▸ Prompt
Extract, from the listing that follows, each line containing the word "pyautogui".

▸ Data below
++++

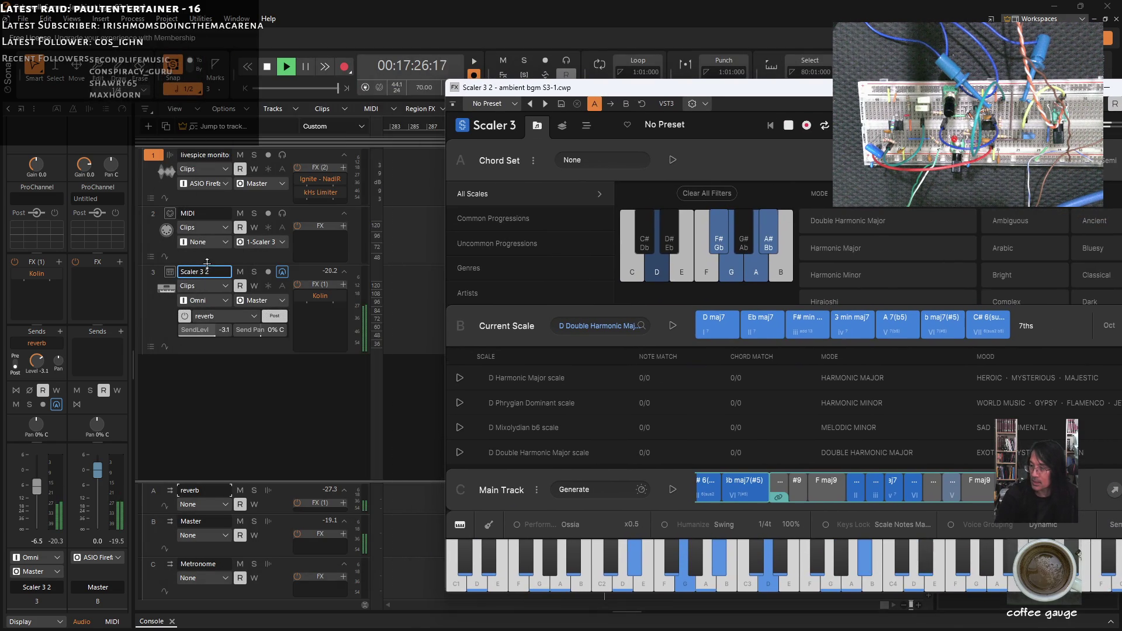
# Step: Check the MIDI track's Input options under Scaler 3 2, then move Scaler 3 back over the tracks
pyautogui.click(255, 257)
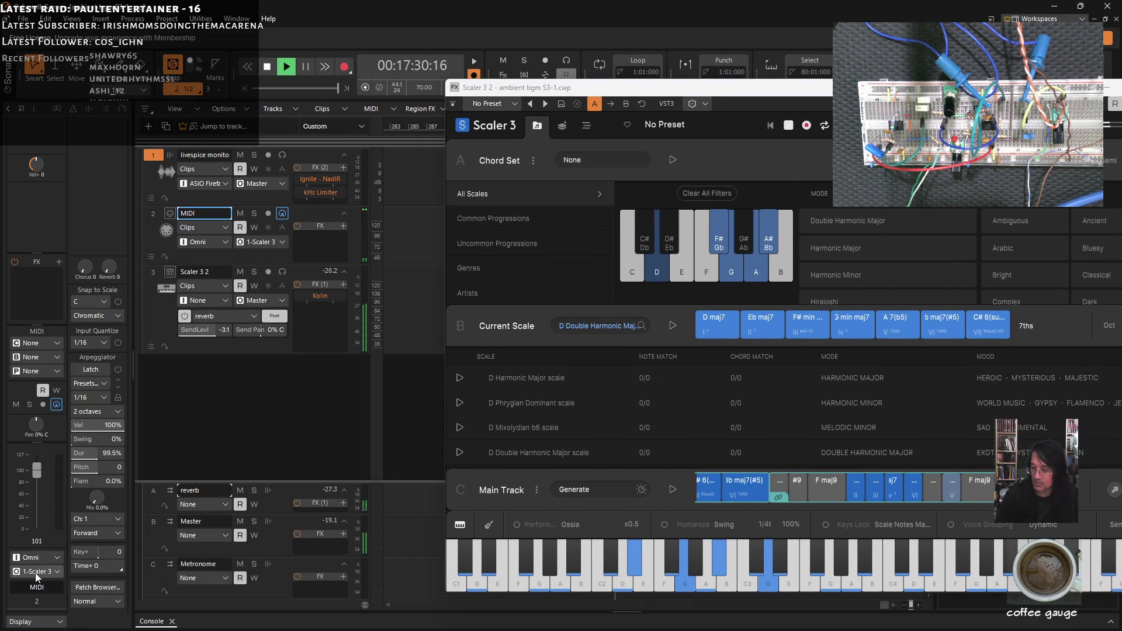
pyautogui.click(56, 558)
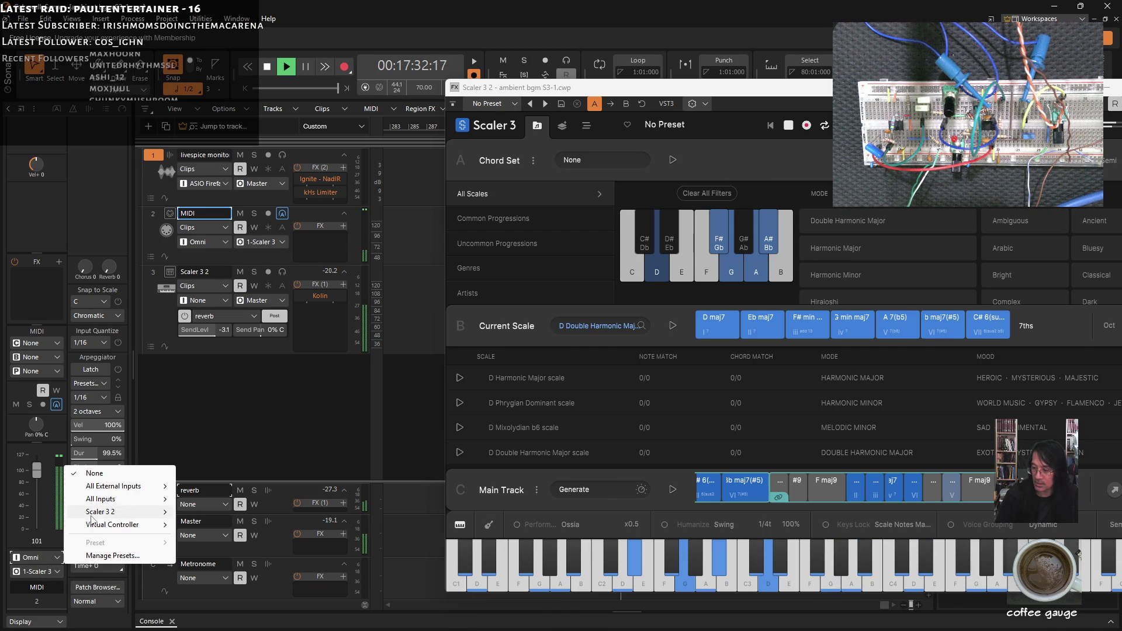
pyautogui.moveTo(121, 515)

++++

▸ Answer to this problem
pyautogui.click(255, 257)
pyautogui.click(56, 558)
pyautogui.moveTo(121, 515)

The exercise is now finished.